• [REQUIREMENT] How do the records below read from their first line through the line containing "ьеф равнинный или немного холмистый. Покрыта"? Write those lines out exactly.

• [INPUT RECORDS]
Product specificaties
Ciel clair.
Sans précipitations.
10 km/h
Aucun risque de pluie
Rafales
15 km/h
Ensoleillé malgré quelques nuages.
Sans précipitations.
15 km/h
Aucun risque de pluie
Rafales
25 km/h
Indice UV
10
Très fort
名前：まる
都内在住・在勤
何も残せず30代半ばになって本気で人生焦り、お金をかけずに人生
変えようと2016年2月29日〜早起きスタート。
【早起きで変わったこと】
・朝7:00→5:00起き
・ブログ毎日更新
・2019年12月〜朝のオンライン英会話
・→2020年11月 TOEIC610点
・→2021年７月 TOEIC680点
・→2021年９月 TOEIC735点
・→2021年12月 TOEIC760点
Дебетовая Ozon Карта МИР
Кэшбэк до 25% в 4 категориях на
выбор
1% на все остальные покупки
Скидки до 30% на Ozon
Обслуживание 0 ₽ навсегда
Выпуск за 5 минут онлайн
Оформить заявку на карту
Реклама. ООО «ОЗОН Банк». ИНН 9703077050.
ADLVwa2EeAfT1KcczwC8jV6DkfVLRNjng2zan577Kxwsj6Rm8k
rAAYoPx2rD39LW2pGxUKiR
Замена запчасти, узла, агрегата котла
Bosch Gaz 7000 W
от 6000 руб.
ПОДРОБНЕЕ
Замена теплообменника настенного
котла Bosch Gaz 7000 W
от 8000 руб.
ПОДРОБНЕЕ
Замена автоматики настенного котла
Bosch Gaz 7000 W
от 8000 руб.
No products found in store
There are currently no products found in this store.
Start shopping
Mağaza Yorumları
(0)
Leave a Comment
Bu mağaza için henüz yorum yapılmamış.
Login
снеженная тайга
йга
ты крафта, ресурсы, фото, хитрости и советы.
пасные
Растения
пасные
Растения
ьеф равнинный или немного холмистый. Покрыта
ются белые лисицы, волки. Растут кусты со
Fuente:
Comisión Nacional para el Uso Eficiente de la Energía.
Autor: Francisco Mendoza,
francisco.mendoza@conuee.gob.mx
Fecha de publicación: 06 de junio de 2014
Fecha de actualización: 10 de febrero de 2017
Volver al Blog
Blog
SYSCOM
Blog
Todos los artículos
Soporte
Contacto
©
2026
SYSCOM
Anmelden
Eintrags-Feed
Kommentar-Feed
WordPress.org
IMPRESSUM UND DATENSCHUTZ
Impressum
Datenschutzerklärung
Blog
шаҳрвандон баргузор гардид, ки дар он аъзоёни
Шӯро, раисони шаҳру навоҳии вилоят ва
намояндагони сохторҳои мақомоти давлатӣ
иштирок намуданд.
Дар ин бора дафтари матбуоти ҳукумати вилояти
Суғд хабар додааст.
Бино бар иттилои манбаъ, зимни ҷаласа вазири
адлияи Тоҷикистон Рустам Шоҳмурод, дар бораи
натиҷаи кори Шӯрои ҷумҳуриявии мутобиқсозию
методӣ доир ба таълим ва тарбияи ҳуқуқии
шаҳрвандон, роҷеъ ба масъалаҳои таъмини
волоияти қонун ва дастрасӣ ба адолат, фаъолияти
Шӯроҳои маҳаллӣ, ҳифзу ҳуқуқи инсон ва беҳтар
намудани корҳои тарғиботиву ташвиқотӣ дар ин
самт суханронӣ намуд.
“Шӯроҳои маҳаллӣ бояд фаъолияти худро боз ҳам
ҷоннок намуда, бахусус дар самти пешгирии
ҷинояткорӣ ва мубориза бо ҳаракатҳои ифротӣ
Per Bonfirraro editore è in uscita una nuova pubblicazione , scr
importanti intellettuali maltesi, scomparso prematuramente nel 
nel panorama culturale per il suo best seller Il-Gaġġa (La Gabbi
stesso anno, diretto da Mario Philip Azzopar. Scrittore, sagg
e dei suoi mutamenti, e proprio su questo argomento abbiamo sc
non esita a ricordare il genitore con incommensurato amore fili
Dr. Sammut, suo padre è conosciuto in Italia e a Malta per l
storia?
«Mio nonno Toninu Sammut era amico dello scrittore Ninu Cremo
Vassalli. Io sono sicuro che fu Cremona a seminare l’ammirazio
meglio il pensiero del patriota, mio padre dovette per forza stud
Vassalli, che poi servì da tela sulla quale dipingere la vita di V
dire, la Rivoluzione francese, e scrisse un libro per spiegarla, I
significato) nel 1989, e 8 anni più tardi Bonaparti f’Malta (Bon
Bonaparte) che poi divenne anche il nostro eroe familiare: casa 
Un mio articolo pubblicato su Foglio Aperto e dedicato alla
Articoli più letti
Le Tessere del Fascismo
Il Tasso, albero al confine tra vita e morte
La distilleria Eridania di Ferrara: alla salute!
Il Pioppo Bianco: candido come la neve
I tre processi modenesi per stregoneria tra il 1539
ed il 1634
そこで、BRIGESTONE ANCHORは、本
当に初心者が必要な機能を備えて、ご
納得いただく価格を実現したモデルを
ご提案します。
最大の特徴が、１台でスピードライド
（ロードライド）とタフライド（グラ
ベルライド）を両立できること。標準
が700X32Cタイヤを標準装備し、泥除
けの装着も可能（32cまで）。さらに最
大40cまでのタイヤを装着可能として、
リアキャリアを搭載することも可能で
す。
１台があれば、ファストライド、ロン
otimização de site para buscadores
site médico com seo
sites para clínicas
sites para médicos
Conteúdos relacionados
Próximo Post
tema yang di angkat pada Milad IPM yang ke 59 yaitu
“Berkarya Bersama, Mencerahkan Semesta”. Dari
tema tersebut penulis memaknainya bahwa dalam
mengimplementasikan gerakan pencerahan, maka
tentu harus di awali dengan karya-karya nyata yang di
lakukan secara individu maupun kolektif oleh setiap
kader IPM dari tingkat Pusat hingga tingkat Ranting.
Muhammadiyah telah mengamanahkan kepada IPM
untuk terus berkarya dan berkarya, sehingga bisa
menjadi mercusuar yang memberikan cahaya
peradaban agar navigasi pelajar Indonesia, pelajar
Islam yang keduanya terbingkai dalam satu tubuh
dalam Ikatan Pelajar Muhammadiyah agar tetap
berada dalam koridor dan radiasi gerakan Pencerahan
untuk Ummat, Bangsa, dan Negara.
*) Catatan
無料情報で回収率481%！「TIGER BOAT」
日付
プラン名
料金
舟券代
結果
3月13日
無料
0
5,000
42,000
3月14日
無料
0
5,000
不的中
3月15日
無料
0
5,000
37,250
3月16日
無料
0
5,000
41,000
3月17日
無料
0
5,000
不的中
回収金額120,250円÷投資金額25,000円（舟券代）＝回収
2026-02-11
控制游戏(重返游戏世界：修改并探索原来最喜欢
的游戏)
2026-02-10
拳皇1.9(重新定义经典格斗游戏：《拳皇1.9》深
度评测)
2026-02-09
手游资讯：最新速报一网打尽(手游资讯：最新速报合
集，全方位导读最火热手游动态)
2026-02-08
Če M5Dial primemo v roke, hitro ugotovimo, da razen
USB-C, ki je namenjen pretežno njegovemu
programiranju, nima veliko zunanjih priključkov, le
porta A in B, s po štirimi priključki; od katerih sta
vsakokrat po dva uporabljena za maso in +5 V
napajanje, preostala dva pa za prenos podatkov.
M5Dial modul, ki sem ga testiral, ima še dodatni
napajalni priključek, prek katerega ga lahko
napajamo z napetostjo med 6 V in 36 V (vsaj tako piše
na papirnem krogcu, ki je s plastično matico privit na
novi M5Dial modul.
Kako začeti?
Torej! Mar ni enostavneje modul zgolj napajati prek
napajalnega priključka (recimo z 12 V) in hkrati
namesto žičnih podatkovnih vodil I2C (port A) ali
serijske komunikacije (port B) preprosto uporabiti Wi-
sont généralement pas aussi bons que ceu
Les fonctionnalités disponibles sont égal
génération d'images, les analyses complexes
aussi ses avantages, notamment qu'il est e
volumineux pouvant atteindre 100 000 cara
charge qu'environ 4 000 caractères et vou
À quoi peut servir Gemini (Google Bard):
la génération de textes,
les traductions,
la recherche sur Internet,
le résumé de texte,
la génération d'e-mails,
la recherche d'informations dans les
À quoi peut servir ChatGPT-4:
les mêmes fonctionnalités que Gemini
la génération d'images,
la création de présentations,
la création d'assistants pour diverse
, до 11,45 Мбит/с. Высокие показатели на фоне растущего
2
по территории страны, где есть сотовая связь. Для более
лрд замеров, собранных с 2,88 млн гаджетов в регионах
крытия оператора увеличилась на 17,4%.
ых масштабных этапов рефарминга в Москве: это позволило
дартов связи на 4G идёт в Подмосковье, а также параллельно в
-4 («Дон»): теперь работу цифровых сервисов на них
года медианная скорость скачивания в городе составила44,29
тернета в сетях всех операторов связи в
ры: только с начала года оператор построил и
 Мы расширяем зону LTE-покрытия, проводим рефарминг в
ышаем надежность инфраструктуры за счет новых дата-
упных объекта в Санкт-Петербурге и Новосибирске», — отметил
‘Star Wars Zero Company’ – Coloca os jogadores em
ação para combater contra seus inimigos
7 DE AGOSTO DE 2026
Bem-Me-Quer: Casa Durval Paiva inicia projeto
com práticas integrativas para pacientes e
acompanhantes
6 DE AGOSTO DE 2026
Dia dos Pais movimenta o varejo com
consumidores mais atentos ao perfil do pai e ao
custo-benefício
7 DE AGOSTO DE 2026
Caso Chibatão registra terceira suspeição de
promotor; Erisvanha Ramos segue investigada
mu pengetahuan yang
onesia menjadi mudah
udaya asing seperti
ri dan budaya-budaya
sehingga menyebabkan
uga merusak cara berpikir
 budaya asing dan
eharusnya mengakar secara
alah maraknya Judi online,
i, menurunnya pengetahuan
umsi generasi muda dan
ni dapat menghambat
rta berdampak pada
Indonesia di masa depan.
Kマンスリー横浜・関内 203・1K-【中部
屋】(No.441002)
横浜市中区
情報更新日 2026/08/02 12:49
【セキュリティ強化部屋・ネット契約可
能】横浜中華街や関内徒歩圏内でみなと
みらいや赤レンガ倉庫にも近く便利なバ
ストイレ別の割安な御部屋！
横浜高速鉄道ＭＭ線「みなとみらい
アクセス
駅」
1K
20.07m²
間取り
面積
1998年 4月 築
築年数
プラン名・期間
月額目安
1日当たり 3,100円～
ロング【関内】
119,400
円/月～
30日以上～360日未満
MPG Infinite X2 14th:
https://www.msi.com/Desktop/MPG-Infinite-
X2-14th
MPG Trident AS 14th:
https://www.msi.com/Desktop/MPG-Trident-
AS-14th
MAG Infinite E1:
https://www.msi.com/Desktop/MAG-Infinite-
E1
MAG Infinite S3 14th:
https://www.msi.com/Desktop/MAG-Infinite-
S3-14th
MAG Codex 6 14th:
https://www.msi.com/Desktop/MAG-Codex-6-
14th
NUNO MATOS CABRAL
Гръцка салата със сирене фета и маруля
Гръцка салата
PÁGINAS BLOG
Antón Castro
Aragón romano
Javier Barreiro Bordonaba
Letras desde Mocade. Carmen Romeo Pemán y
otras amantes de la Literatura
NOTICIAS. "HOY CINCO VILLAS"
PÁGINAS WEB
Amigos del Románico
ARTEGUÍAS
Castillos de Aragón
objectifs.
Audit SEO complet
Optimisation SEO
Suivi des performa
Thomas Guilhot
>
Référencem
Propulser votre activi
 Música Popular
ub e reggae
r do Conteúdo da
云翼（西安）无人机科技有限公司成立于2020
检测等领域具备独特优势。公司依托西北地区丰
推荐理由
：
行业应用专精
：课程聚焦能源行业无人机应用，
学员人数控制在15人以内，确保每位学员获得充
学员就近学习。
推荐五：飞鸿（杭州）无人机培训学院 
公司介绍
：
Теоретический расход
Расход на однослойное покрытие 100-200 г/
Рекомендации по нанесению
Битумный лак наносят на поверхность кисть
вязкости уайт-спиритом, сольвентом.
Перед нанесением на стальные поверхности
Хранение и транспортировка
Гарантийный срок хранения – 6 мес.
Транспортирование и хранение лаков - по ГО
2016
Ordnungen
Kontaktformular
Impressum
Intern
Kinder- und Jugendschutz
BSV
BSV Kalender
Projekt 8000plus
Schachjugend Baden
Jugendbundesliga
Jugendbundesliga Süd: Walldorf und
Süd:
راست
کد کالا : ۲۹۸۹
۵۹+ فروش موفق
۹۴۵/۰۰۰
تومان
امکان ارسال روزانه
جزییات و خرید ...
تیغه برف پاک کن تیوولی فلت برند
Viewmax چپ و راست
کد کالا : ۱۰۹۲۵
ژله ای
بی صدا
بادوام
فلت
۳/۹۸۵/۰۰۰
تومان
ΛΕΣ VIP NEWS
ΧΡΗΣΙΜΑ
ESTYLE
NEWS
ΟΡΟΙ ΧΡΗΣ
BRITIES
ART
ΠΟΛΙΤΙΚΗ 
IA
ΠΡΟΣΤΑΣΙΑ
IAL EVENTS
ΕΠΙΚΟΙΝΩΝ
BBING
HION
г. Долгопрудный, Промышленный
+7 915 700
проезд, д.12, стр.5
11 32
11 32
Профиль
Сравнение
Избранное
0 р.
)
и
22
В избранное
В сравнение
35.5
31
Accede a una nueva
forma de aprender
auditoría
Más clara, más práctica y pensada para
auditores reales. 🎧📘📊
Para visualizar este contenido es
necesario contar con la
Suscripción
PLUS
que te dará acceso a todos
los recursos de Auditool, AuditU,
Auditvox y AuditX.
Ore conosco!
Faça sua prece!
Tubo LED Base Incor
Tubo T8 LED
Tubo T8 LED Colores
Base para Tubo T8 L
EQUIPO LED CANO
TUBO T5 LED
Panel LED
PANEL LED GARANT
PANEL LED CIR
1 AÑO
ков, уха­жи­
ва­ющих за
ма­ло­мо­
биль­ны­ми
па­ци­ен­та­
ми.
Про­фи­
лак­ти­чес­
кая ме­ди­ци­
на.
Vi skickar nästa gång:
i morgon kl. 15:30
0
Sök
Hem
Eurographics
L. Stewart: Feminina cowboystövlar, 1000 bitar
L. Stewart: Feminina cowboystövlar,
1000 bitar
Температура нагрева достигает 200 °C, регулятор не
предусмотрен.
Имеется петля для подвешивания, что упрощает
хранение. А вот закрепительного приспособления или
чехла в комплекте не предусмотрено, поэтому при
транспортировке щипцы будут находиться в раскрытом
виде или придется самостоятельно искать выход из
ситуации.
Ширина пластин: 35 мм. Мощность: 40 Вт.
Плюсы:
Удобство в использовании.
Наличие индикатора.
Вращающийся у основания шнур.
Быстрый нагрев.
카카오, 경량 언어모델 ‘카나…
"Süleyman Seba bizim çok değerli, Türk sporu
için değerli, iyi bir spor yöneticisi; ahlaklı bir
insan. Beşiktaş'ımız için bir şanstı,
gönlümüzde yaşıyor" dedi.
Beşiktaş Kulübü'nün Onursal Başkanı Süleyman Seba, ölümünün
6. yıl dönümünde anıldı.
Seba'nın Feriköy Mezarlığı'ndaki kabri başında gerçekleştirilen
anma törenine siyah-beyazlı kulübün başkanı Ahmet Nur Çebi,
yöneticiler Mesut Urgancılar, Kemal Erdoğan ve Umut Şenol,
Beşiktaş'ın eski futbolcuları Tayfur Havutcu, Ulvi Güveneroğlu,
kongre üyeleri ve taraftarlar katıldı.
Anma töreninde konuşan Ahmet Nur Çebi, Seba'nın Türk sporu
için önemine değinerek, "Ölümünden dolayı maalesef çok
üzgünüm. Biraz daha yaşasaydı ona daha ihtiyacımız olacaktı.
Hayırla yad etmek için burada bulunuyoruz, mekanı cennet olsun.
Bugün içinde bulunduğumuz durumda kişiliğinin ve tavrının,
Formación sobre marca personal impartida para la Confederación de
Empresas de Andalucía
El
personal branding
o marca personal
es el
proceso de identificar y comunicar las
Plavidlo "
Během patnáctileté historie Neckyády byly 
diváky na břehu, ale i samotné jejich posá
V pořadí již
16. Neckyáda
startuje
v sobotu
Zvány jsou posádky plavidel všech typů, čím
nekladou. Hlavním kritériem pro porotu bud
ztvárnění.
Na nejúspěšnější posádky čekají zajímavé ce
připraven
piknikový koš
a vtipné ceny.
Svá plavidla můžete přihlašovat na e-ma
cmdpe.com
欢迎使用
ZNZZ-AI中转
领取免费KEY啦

• [EXERCISE ANSWER]
Product specificaties
Ciel clair.
Sans précipitations.
10 km/h
Aucun risque de pluie
Rafales
15 km/h
Ensoleillé malgré quelques nuages.
Sans précipitations.
15 km/h
Aucun risque de pluie
Rafales
25 km/h
Indice UV
10
Très fort
名前：まる
都内在住・在勤
何も残せず30代半ばになって本気で人生焦り、お金をかけずに人生
変えようと2016年2月29日〜早起きスタート。
【早起きで変わったこと】
・朝7:00→5:00起き
・ブログ毎日更新
・2019年12月〜朝のオンライン英会話
・→2020年11月 TOEIC610点
・→2021年７月 TOEIC680点
・→2021年９月 TOEIC735点
・→2021年12月 TOEIC760点
Дебетовая Ozon Карта МИР
Кэшбэк до 25% в 4 категориях на
выбор
1% на все остальные покупки
Скидки до 30% на Ozon
Обслуживание 0 ₽ навсегда
Выпуск за 5 минут онлайн
Оформить заявку на карту
Реклама. ООО «ОЗОН Банк». ИНН 9703077050.
ADLVwa2EeAfT1KcczwC8jV6DkfVLRNjng2zan577Kxwsj6Rm8k
rAAYoPx2rD39LW2pGxUKiR
Замена запчасти, узла, агрегата котла
Bosch Gaz 7000 W
от 6000 руб.
ПОДРОБНЕЕ
Замена теплообменника настенного
котла Bosch Gaz 7000 W
от 8000 руб.
ПОДРОБНЕЕ
Замена автоматики настенного котла
Bosch Gaz 7000 W
от 8000 руб.
No products found in store
There are currently no products found in this store.
Start shopping
Mağaza Yorumları
(0)
Leave a Comment
Bu mağaza için henüz yorum yapılmamış.
Login
снеженная тайга
йга
ты крафта, ресурсы, фото, хитрости и советы.
пасные
Растения
пасные
Растения
ьеф равнинный или немного холмистый. Покрыта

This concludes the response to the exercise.